I know the benchmarks cannot really be compared, since one involves a queue, and mongo, while the other does not. But, it seems like a prime use case for async.
Could also use multiprocessing, got about ~500req/s returning a 'hello world' response (which the article also does). The article does about 300req/s but that's because he saturates his pipe. The reality is the article might be faster than 1,000,000/hour.
from multiprocessing import Pool
from requests import get
urls = 1000 * ['http://localhost/hello']
def scrape(url):
return get(url).text
p = Pool(40)
results = p.map(scrape, urls)
As I said, the benchmark is flawed since it's dependent on the network pipe. It would be a good idea to run tests locally so you get a real maximum.
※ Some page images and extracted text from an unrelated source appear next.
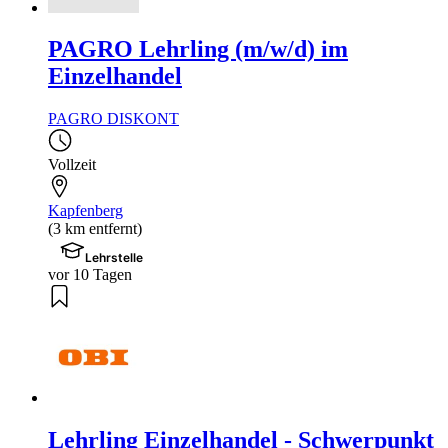
PAGRO Lehrling (m/w/d) im
Einzelhandel
PAGRO DISKONT
Vollzeit
Kapfenberg
(3 km entfernt)
Lehrstelle
vor 10 Tagen
Lehrling Einzelhandel - Schwerpunkt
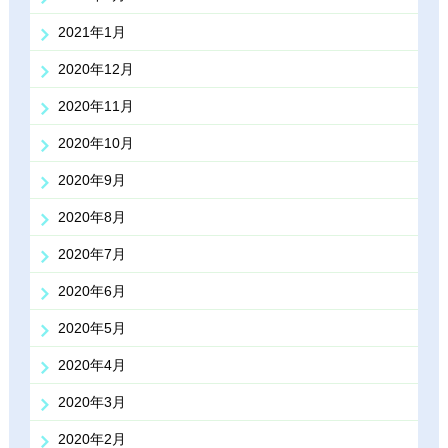
2021年1月
2020年12月
2020年11月
2020年10月
2020年9月
2020年8月
2020年7月
2020年6月
2020年5月
2020年4月
2020年3月
2020年2月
There are lots of factors involved which can completely skew benchmarks, for example, if you were scraping an average 10kb response instead of 'hello world' you would automatically be limited to 100req/s on a 10mbit pipe.
Thanks for your comment. I've used multiprocessing/threads/geven/asyncio before. And I will have a full test with these libraries or tools.
This post is just a quick demo to build a distributed crawler with docker. Asyncio and aiohttp is a great combination for this case , using less memory and faster. But aiohttp only support http proxy, perhaps this is the only case not so perfect.
Thanks for your comment again. welcome to discuss more technical details about it.